Methods: Since 1998, ten patients with treatment-refractory SLE received a CD34+-selected autologous stem cell transplantation after immunoablation with antithymocyte-globulin and cyclophosphamide. Two patients died from transplant-related infections; from the remaining eight patients, five are in long-term remission (SELENA-SLEDAI ≤3) for up to 17 years after HSCT, while three patients suffered a relapse of SLE. IFN2a was investigated in serum with DELFIA assay (Miltenyi Biotec) and Siglec-1 expression on CD14+ monocytes (as IFN surrogate) analyzed using flow cytometry. In addition, gene expression profile was analyzed with Microarray (Affymetrix) from purified CD14+ monocytes (FACSAria cell sorter) and compared to active SLE and healthy donors.

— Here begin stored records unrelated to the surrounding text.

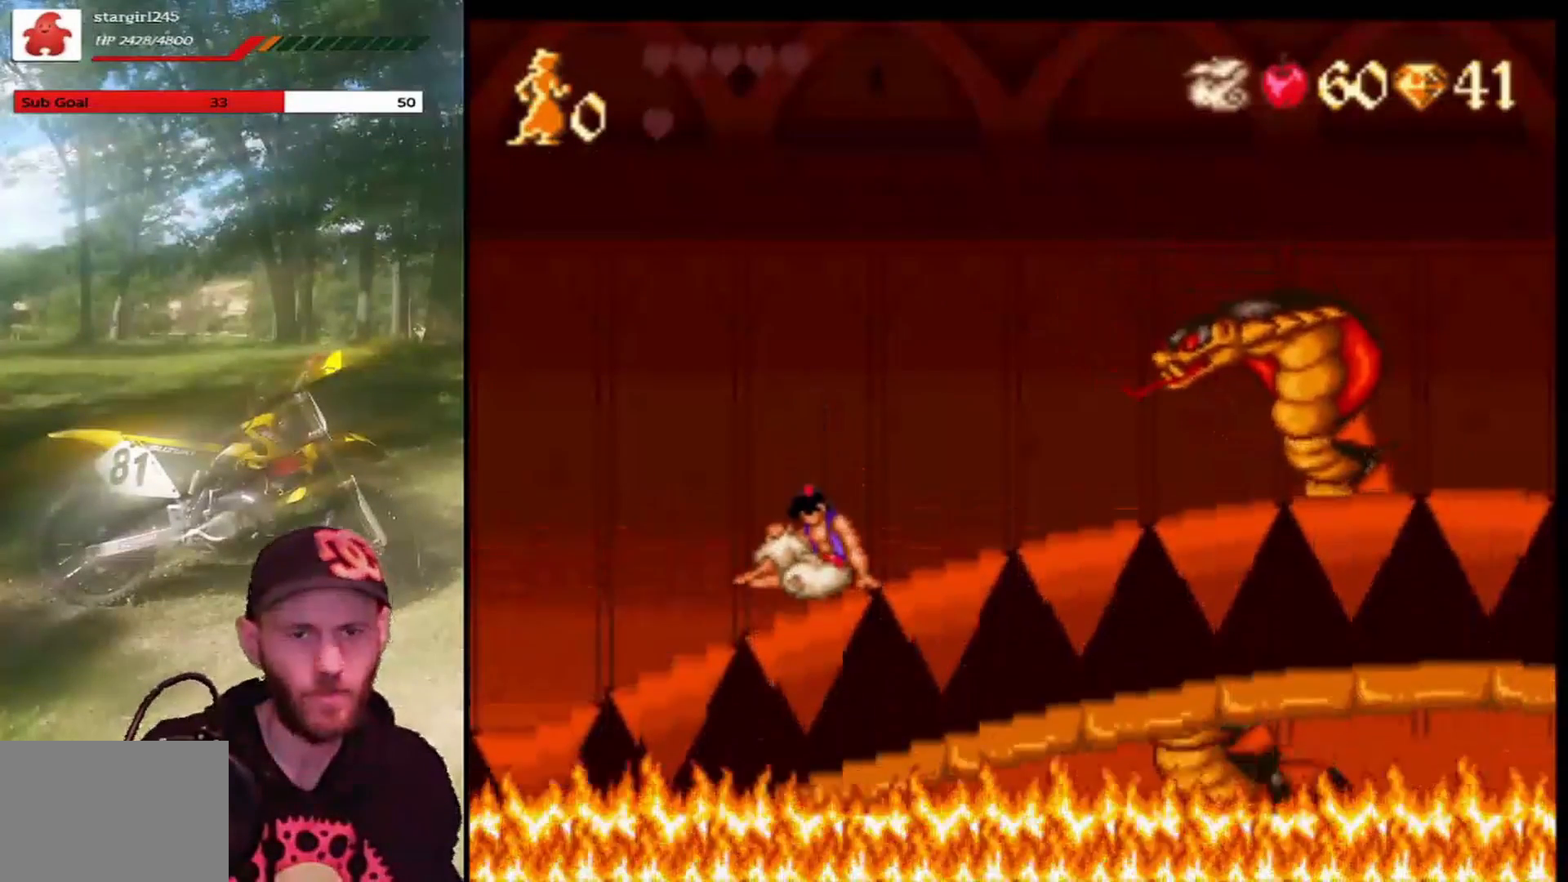
{"buttons": [], "left_stick": "center", "events": []}
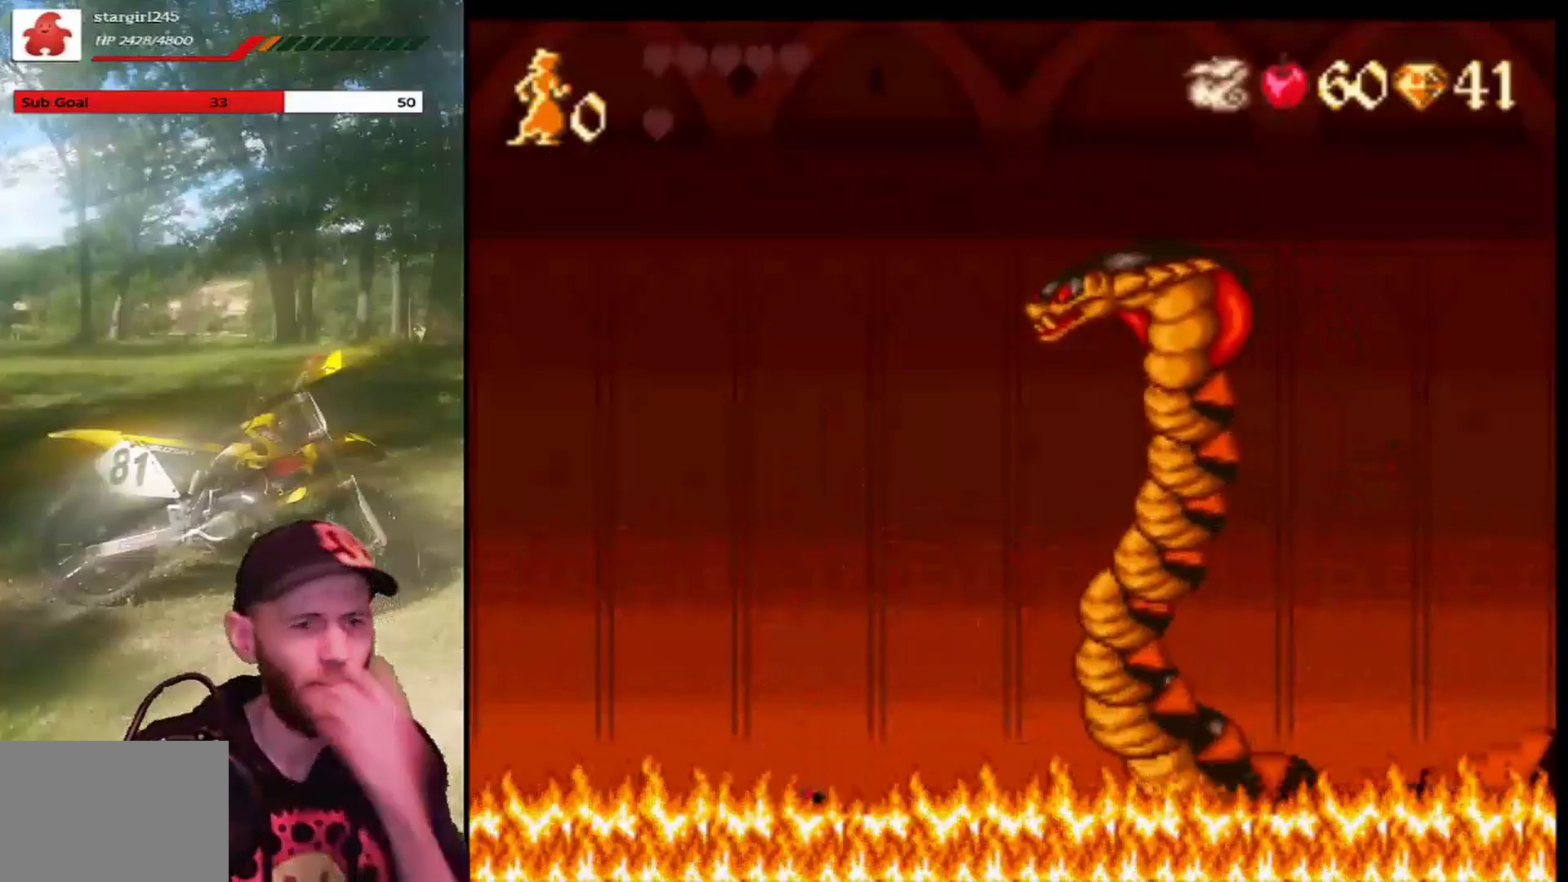
{"buttons": [], "left_stick": "center", "events": []}
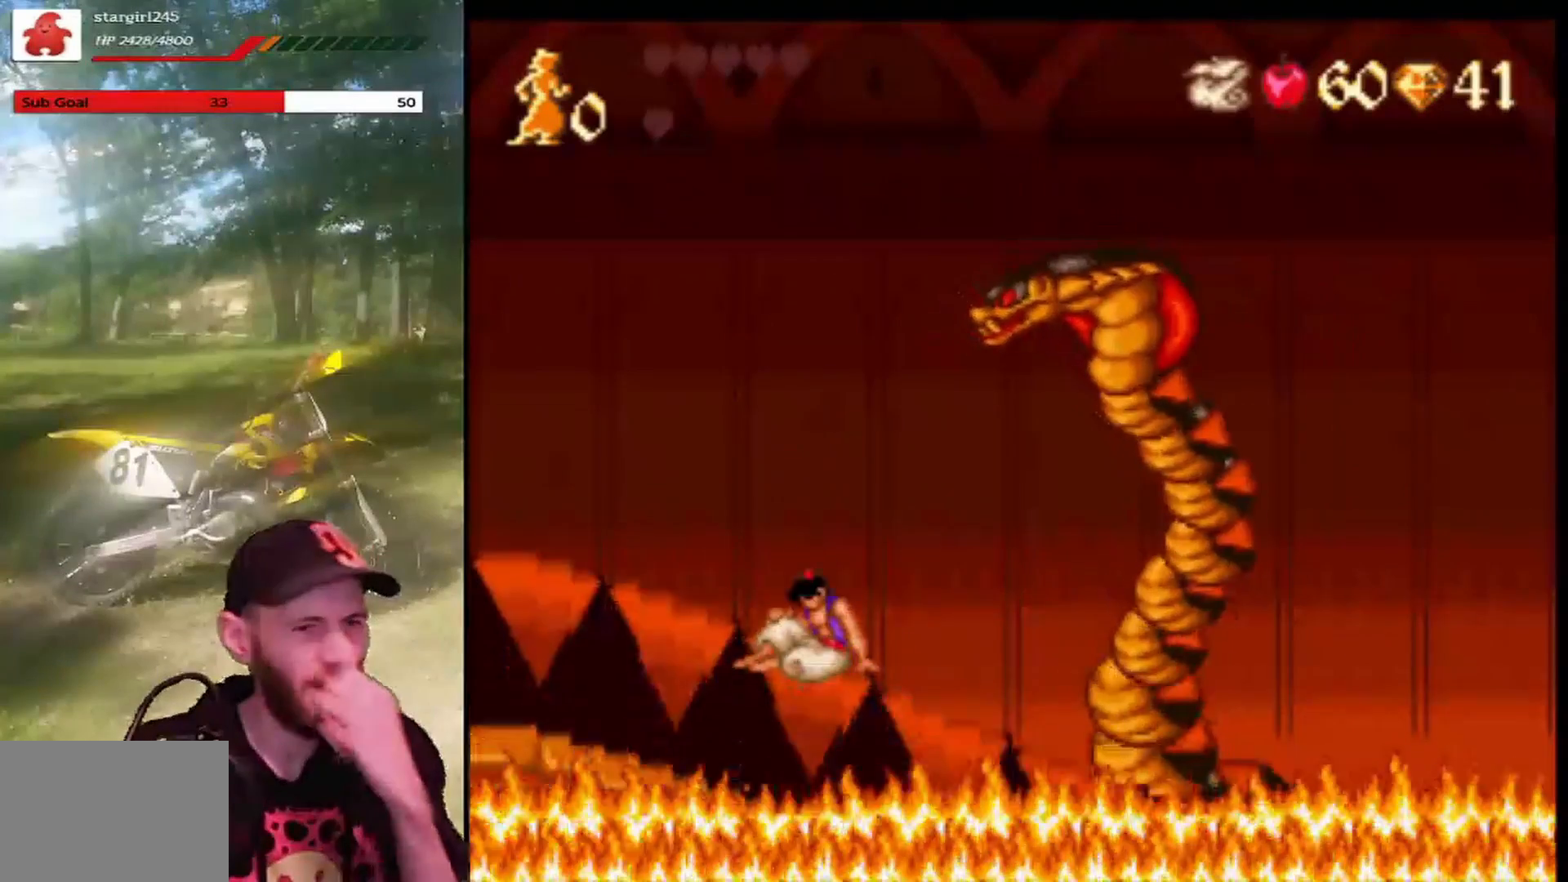
{"buttons": [], "left_stick": "center", "events": []}
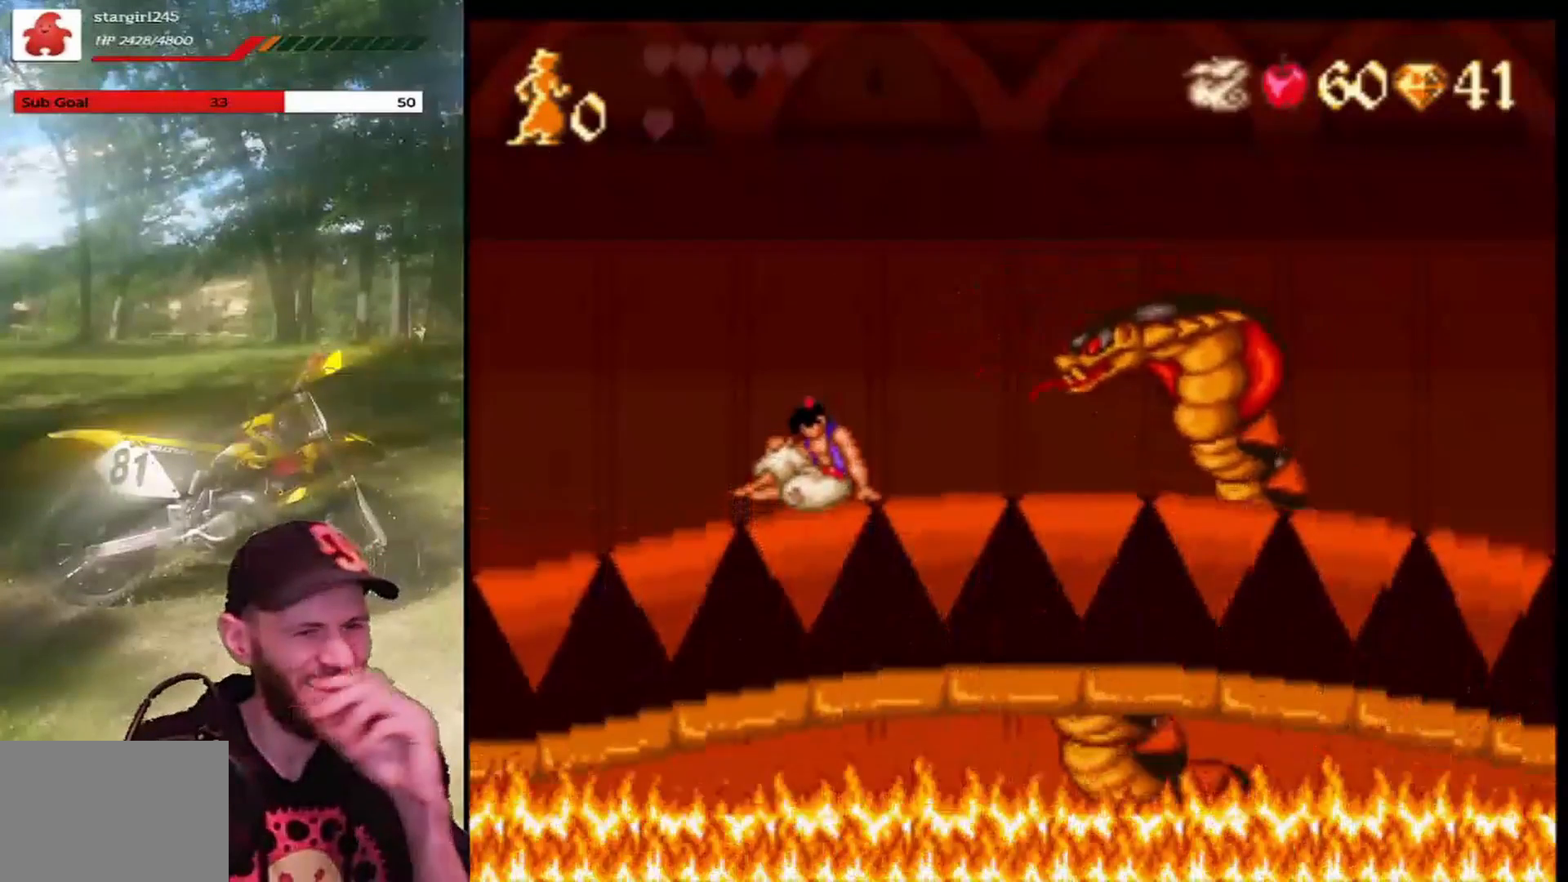
{"buttons": [], "left_stick": "center", "events": []}
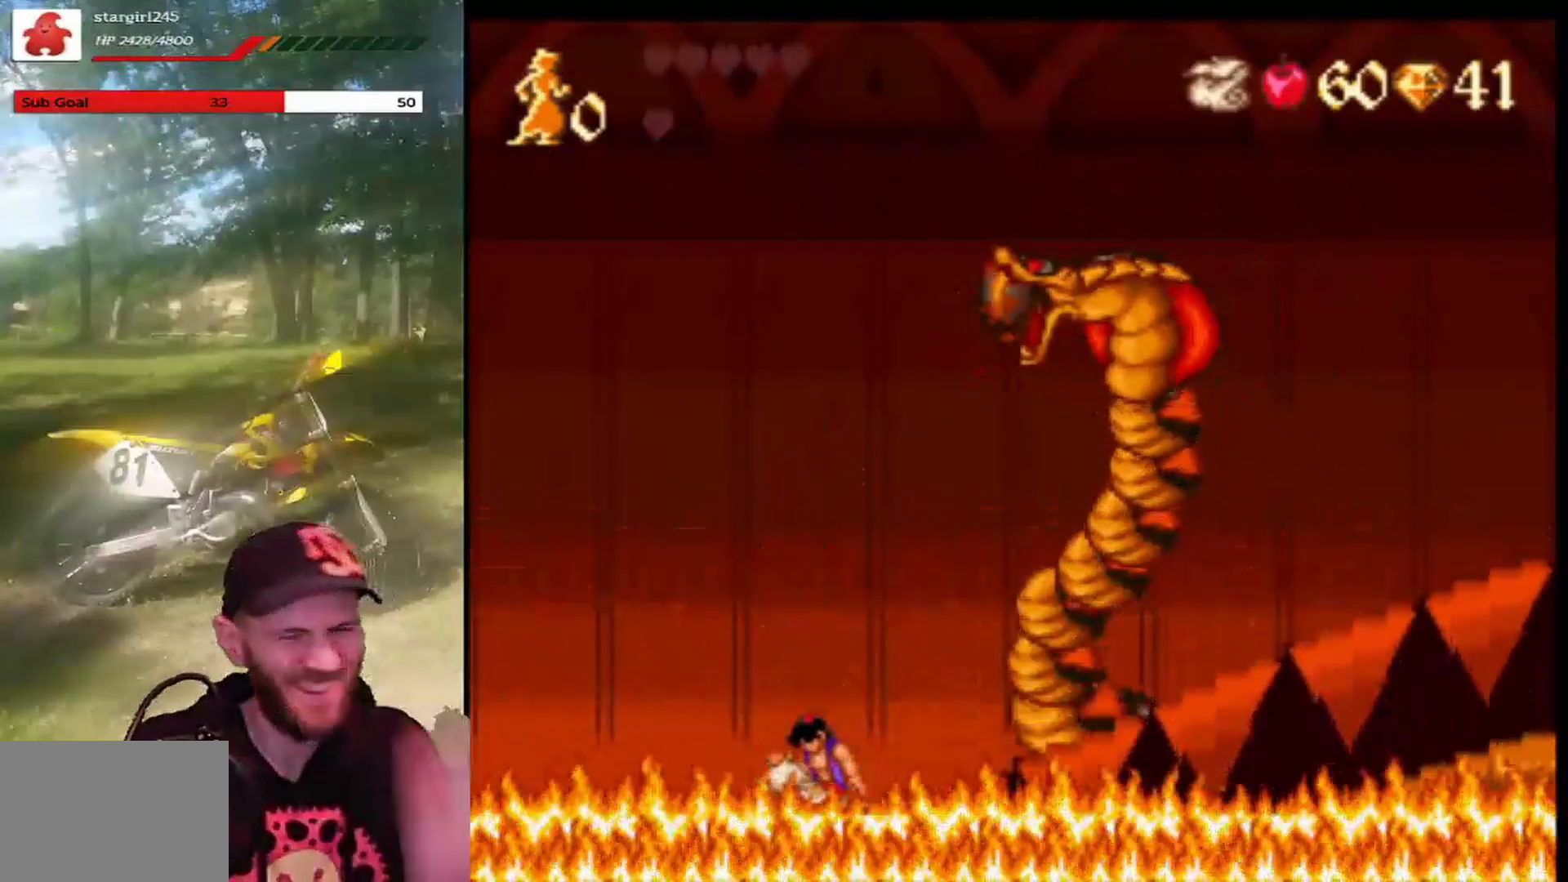
{"buttons": [], "left_stick": "center", "events": []}
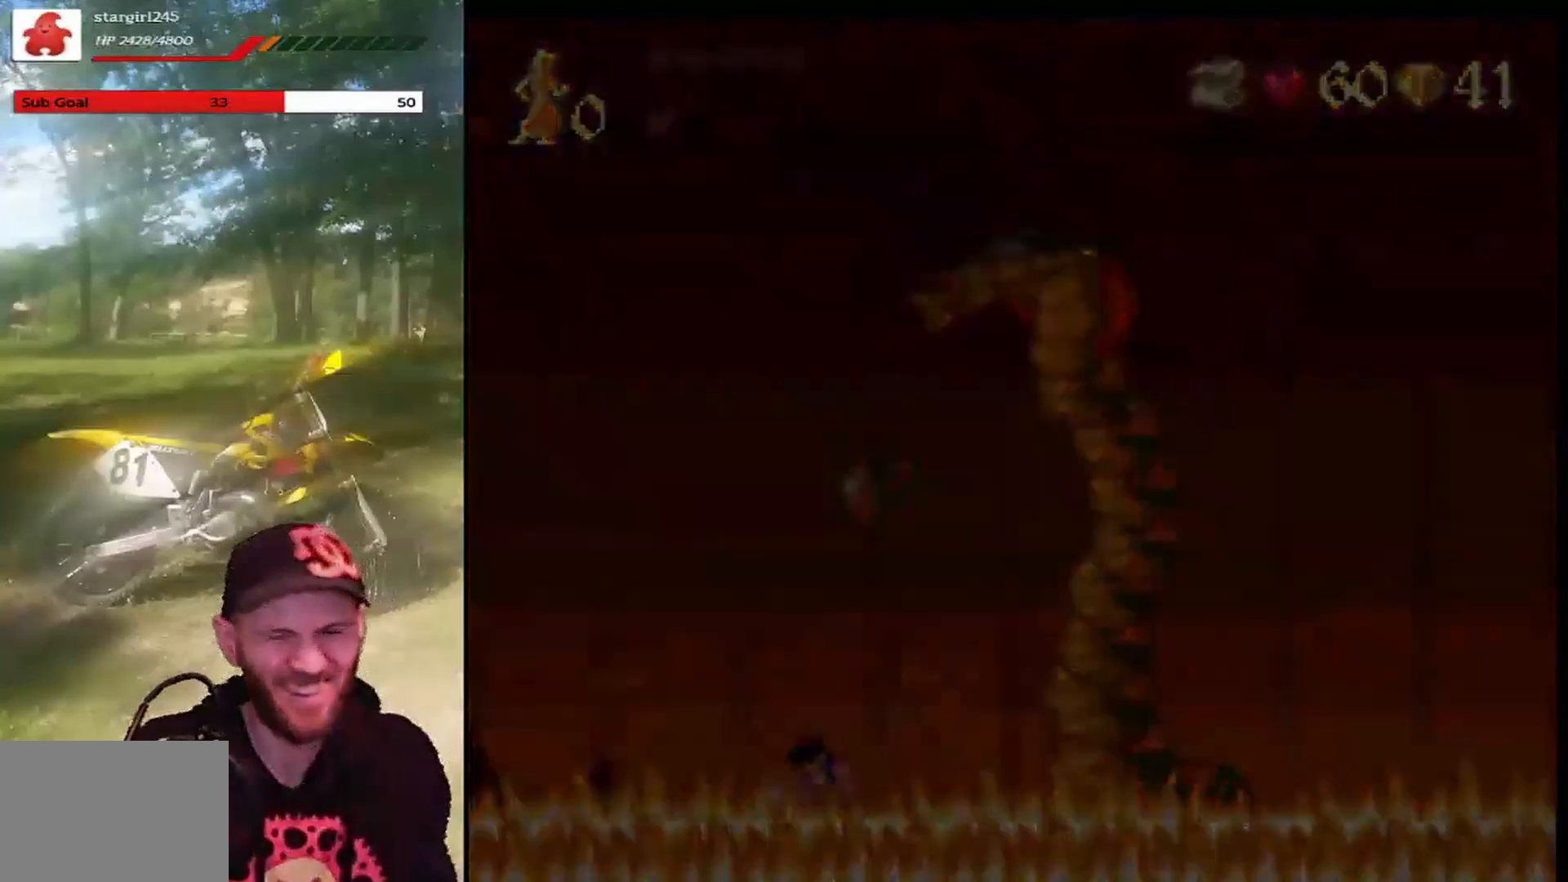
{"buttons": [], "left_stick": "center", "events": []}
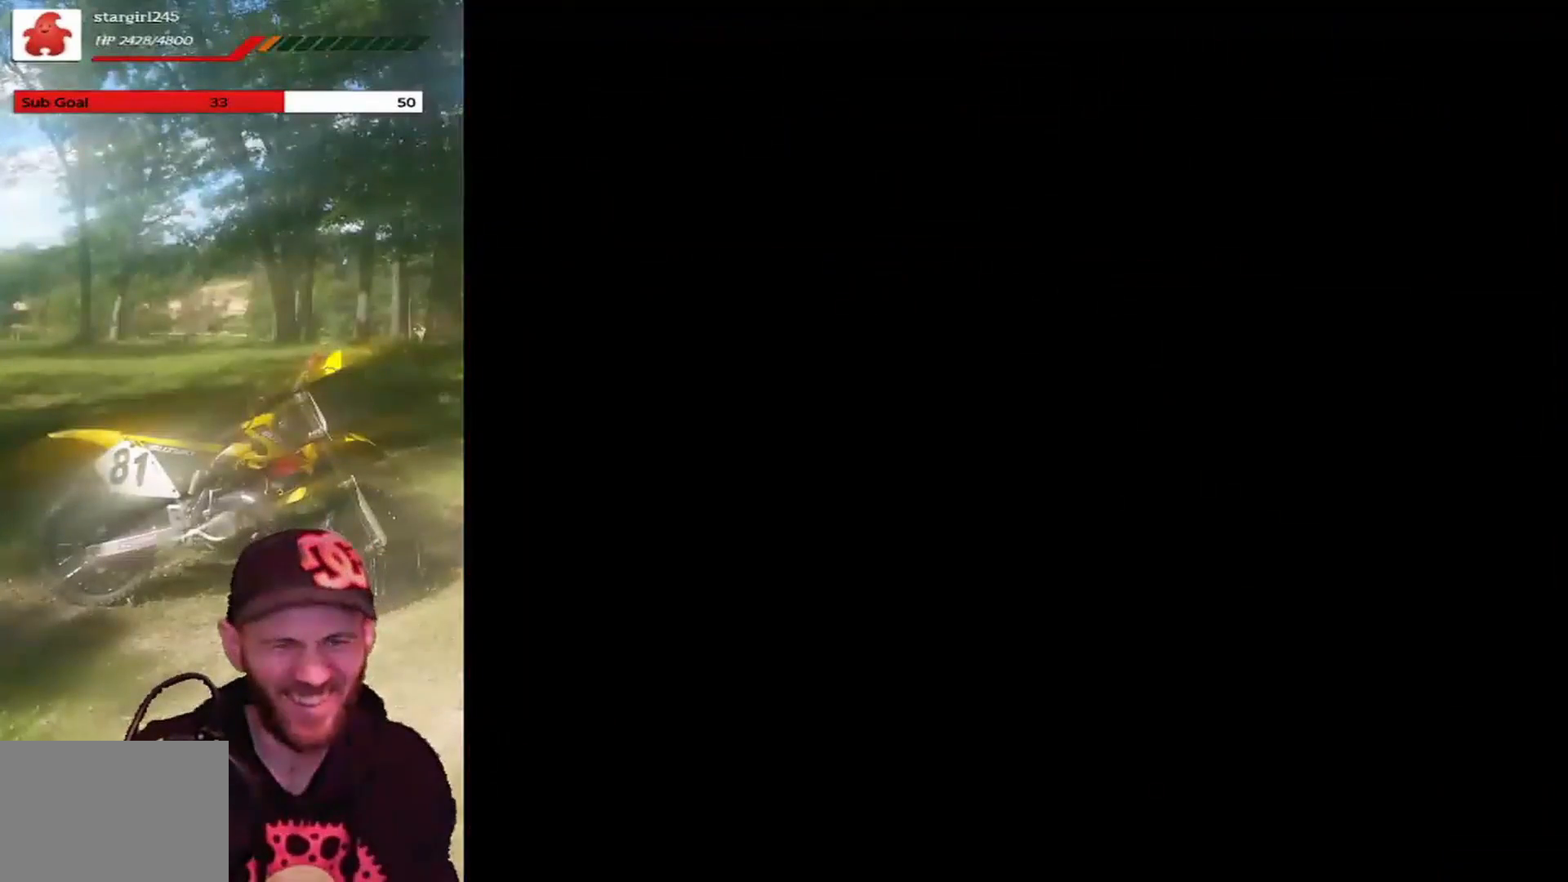
{"buttons": [], "left_stick": "center", "events": []}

Results: Serum IFNa levels significantly decreased from a median 43.1pg/ml at baseline to 3.01 pg/ml at 2 years after HSCT (p<0.001) and Siglec-1 expression on monocytes, which is increased in active SLE, completely normalized in responding patients after HSCT and was only elevated in patients during viral infections. Based on gene expression profiling, the number of IFN signature probe-sets with a cut-off of fold change ≥2 or ≤2 was decreased down to 24% (77/320) in patients after HSCT compared to active SLE and completely clustered with healthy controls suggesting a normalization of type I IFN signature.
Conclusion: Resetting the immune system with HSCT is associated with a complete normalization of the IFN signature in SLE suggesting that up-regulation of IFN-related genes is not a predisposition but rather the consequence of chronic autoimmunity in SLE. Apparently, immunoablation resets the innate immune system into a self-tolerant state where even up-regulation of IFN during viral infections is not associated with reactivation of SLE.